November 2007 Archive - SafeMedicines.Org: An Online Clearinghouse of Information about Counterfeit Medicines

November 28, 2007

They’re Not Going to Take It

Recognizing the growing threat of the availability of counterfeit drugs worldwide, the Medicines and Healthcare Regulatory Products Agency (MHRA) - Britain's version of the FDA - last week published its first Anti-Counterfeiting Strategy. The strategy sets out the MHRA's approach to combating this threat for the next three years, including the launch of a new 24-hour hotline for reporting suspected counterfeit medicines and devices.

Overall, the MHRA's strategy sets out to tackle four major problems of counterfeiting in the UK:

the availability of counterfeit medicines (and medical devices) there;
the fact that the UK is an attractive market for counterfeiters because of the high prices of drugs, a large market, and very complex supply chain;
the need to raise awareness of the counterfeit drug threat to the public and stakeholders; and,
the problem of counterfeiters using the UK as a transit point and distribution hub.

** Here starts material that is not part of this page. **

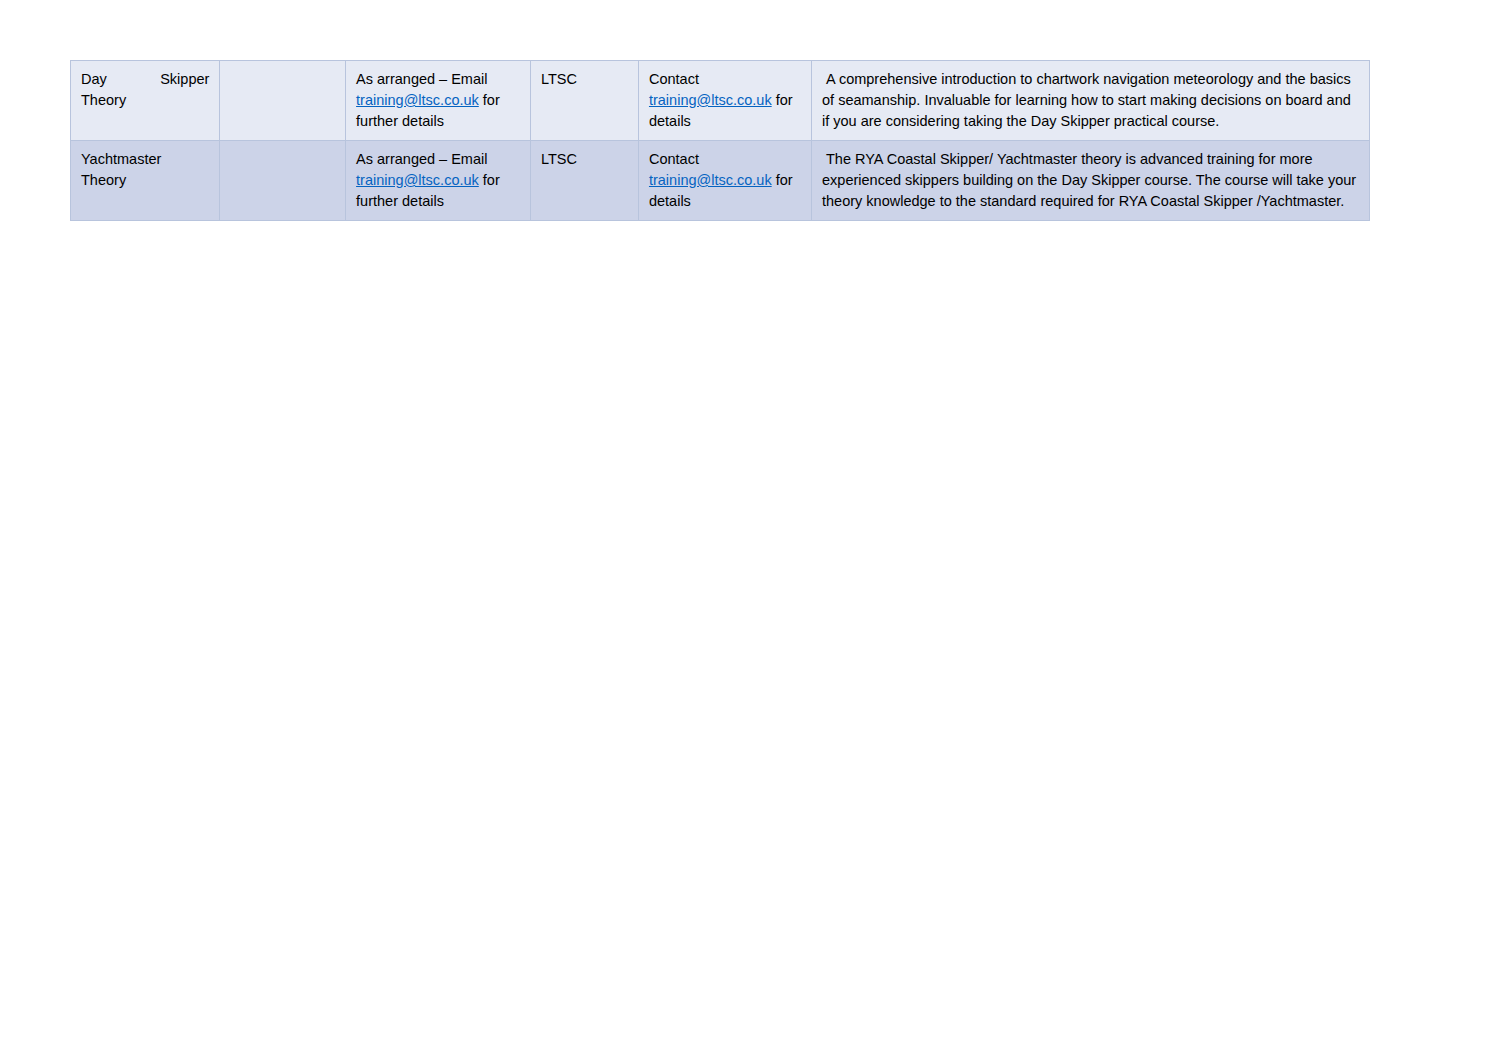| Day Skipper Theory | | As arranged – Email training@ltsc.co.uk for further details | LTSC | Contact training@ltsc.co.uk for details | A comprehensive introduction to chartwork navigation meteorology and the basics of seamanship. Invaluable for learning how to start making decisions on board and if you are considering taking the Day Skipper practical course. |
| Yachtmaster Theory | | As arranged – Email training@ltsc.co.uk for further details | LTSC | Contact training@ltsc.co.uk for details | The RYA Coastal Skipper/ Yachtmaster theory is advanced training for more experienced skippers building on the Day Skipper course. The course will take your theory knowledge to the standard required for RYA Coastal Skipper /Yachtmaster. |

So it's clear that the UK isn't going to tolerate counterfeiters, typically from Asia, using the UK as "cover" for sending fake drugs ordered online from the U.S. Part of its strategy is looking to increase criminal prosecutions in these cases.

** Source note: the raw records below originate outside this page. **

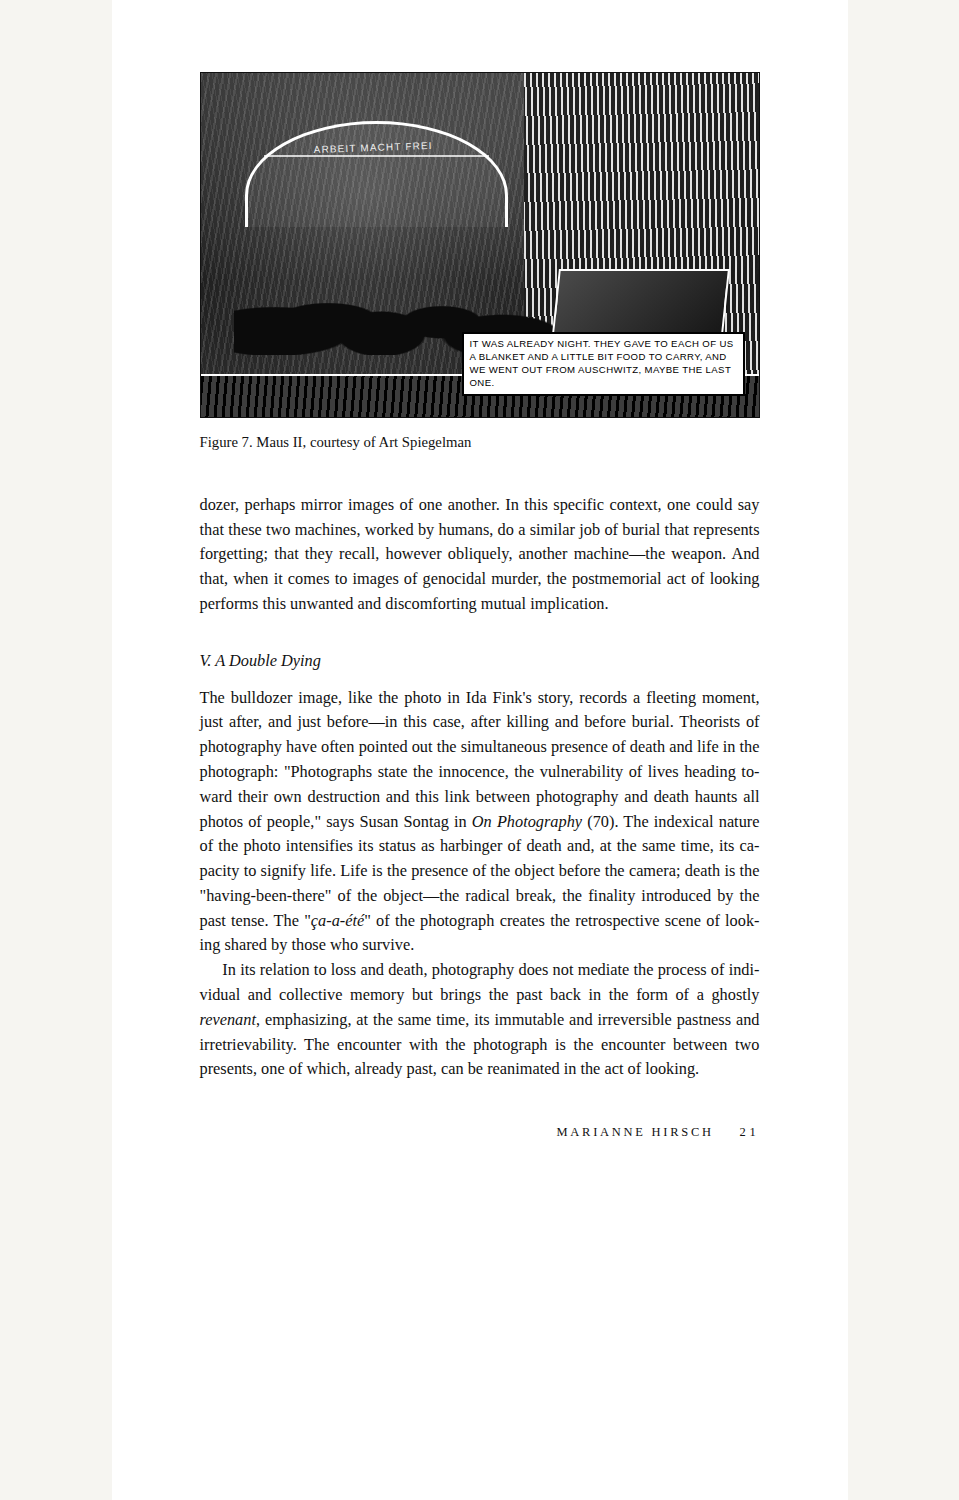ARBEIT MACHT FREI
It was already night. They gave to each of us a blanket and a little bit food to carry, and we went out from Auschwitz, maybe the last one.
Figure 7. Maus II, courtesy of Art Spiegelman
dozer, perhaps mirror images of one another. In this specific context, one could say that these two machines, worked by humans, do a similar job of burial that represents forgetting; that they recall, however obliquely, another machine—the weapon. And that, when it comes to images of genocidal murder, the postmemorial act of looking performs this unwanted and discomforting mutual implication.
V. A Double Dying
The bulldozer image, like the photo in Ida Fink's story, records a fleeting moment, just after, and just before—in this case, after killing and before burial. Theorists of photography have often pointed out the simultaneous presence of death and life in the photograph: "Photographs state the innocence, the vulnerability of lives heading toward their own destruction and this link between photography and death haunts all photos of people," says Susan Sontag in On Photography (70). The indexical nature of the photo intensifies its status as harbinger of death and, at the same time, its capacity to signify life. Life is the presence of the object before the camera; death is the "having-been-there" of the object—the radical break, the finality introduced by the past tense. The "ça-a-été" of the photograph creates the retrospective scene of looking shared by those who survive.
In its relation to loss and death, photography does not mediate the process of individual and collective memory but brings the past back in the form of a ghostly revenant, emphasizing, at the same time, its immutable and irreversible pastness and irretrievability. The encounter with the photograph is the encounter between two presents, one of which, already past, can be reanimated in the act of looking.
Marianne Hirsch 21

I applaud the MHRA for drawing the line in the sand and effectively telling counterfeiters "we're not going to take it". I congratulate the British public for having a drug regulatory authority that is actively addressing this important patient safety issue.

Unfortunately, the problems with counterfeiting aren't confined to the UK. Many of the problems noted by the MHRA are common in the U.S. as well.

As I've noted before, patients are the last barrier to harm. Here in the U.S., the FDA has had a counterfeit-watch program for a couple of years now, whereby consumers are encouraged to report suspicions of counterfeit drugs. To do so, consumers can call MedWatch at 1-800-322-1088. Let the FDA know if you suspect fakes! The worst you can be is wrong; the best you can do is save lives.

Other ways that you can protect yourself include tools you can find on this website:

Download the SAFE DRUG checklist to learn how to avoid, deter, and report suspected counterfeit drugs.
Sign up for the SAFEMEDS EMAIL ALERT SYSTEM, which broadcasts FDA Counterfeit Alert Network notices as soon as they come out.
If you do buy drugs online, only use Verified Internet Pharmacy Practice Sites (click here), that are accredited by The National Association of Boards of Pharmacy's (NABP) as legitimate pharmacies.

Remember protect yourself and your family! You are the last barrier to harm!

November 26, 2007

Between a Rock and Hard Place

There's no question that prescription drugs save lives, relieve suffering, and promote the quality of life for those with access to them. There's also no question that, to be helped by these drugs, patients have to be able to afford drugs that are safe and effective.

Unfortunately, current public policy puts patients in a Catch 22 by not effectively addressing either the issues of safe drug availability or affordability. Policymakers focused on drug prices fail to address safety and, on the other hand, those focused on safety fail to address high prices.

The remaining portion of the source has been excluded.